EXERCISE GOAL:
Note each line in the data holding the string "stage" and report it.

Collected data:
______

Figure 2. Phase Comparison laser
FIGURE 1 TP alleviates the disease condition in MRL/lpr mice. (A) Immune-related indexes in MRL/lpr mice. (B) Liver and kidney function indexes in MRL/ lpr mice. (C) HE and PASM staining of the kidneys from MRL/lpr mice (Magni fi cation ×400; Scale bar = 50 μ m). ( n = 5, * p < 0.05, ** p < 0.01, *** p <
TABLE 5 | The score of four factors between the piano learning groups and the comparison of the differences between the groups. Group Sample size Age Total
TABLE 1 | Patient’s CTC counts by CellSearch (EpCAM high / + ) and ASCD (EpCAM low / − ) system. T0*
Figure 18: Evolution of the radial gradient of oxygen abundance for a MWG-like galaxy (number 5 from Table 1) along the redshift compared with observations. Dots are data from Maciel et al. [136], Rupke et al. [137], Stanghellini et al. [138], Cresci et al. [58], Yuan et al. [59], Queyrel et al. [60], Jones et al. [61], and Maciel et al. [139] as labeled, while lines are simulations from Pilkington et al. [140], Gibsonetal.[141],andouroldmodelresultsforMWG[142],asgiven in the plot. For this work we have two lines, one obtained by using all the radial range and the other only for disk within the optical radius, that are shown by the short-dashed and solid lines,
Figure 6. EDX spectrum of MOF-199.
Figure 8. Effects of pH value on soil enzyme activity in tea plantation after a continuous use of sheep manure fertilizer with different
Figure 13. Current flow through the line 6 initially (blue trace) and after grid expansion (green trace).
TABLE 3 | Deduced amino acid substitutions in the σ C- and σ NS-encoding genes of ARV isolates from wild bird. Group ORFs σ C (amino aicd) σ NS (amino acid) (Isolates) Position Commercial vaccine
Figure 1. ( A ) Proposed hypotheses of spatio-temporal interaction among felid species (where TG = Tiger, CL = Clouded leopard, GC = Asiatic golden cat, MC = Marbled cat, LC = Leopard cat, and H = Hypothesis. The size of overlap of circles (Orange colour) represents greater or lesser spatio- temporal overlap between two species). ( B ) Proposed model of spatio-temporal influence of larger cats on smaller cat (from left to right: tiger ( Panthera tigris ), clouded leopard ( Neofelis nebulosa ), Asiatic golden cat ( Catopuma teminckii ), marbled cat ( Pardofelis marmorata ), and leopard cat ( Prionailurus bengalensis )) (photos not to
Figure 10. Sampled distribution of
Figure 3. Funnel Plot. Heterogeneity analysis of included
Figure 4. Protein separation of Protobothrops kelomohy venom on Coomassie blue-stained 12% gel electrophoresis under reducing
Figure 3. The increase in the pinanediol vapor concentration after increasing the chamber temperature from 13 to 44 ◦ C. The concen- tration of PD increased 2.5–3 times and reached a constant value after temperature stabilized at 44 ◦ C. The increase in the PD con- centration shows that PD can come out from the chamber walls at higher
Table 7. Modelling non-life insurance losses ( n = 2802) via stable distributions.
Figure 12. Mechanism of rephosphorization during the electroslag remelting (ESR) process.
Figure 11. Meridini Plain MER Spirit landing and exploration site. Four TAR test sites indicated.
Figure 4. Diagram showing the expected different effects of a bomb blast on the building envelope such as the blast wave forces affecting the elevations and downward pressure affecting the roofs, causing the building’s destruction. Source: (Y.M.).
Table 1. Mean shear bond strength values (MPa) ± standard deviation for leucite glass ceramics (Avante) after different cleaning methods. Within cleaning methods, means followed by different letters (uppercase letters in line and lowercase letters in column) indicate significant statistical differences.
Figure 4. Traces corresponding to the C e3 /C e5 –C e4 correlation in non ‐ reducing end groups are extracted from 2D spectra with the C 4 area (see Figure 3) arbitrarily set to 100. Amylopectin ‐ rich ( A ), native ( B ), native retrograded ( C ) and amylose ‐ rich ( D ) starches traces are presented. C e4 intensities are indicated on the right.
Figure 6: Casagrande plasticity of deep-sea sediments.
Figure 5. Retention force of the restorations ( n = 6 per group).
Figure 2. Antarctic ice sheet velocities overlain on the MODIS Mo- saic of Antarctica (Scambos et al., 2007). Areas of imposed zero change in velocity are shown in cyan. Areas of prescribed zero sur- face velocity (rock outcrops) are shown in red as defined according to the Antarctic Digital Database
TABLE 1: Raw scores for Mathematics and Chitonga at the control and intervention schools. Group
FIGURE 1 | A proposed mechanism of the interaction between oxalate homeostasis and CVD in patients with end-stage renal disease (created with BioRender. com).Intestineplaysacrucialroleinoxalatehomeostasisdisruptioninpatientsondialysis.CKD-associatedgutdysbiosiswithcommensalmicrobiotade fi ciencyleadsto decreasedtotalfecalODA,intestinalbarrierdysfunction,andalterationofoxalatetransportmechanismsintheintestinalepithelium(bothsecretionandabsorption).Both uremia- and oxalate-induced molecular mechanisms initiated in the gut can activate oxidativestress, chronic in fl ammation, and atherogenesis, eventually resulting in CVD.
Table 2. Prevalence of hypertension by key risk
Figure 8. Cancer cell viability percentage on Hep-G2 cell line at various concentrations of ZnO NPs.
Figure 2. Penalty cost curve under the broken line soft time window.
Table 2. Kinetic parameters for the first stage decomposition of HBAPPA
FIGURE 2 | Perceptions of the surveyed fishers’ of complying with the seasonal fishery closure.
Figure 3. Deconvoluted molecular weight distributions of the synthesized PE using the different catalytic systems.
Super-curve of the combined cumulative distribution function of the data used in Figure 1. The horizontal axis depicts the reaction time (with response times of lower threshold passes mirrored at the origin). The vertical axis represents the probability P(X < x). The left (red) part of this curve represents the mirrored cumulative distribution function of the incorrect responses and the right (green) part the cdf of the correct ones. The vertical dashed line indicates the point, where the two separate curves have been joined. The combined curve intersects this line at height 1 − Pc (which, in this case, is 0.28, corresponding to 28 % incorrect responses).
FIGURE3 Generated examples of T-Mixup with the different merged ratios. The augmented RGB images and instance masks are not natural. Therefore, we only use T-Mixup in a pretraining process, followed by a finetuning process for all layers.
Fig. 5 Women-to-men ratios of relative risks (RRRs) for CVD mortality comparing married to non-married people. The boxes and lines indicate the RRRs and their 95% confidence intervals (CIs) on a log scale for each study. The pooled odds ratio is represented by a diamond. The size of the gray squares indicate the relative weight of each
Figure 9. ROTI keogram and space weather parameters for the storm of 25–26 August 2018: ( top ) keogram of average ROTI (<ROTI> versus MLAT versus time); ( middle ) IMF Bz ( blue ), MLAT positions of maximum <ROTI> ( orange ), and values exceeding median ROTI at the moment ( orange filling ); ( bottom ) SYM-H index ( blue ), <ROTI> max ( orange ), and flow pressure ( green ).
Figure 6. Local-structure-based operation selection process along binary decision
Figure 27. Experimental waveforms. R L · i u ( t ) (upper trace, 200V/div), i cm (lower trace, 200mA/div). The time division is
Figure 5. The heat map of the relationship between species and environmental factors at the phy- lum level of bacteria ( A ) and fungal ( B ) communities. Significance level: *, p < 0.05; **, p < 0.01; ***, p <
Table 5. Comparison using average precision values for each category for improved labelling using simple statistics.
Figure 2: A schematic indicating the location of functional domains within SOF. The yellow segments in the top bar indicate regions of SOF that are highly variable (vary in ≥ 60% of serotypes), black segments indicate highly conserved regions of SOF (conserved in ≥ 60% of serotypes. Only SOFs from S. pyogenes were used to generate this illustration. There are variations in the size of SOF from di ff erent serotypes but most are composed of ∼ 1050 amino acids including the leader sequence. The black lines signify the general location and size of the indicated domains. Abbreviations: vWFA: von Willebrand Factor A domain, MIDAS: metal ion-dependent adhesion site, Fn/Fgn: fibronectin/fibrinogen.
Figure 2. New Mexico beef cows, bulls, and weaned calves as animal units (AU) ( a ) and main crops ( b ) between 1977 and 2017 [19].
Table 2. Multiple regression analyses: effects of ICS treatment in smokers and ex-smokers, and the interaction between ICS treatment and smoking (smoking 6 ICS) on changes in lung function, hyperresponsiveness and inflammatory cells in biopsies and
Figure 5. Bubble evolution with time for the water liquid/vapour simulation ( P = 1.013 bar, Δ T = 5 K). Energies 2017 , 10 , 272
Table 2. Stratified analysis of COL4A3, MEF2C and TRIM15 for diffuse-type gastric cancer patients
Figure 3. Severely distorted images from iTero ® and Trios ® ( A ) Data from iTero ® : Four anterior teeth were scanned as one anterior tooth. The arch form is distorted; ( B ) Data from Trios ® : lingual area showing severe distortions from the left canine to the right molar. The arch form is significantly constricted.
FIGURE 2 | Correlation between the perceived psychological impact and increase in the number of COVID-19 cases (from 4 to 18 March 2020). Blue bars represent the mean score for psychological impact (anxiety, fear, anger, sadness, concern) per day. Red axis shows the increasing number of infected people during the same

______

EXPECTED OUTPUT:
FIGURE 1 | A proposed mechanism of the interaction between oxalate homeostasis and CVD in patients with end-stage renal disease (created with BioRender. com).Intestineplaysacrucialroleinoxalatehomeostasisdisruptioninpatientsondialysis.CKD-associatedgutdysbiosiswithcommensalmicrobiotade fi ciencyleadsto decreasedtotalfecalODA,intestinalbarrierdysfunction,andalterationofoxalatetransportmechanismsintheintestinalepithelium(bothsecretionandabsorption).Both uremia- and oxalate-induced molecular mechanisms initiated in the gut can activate oxidativestress, chronic in fl ammation, and atherogenesis, eventually resulting in CVD.
Table 2. Kinetic parameters for the first stage decomposition of HBAPPA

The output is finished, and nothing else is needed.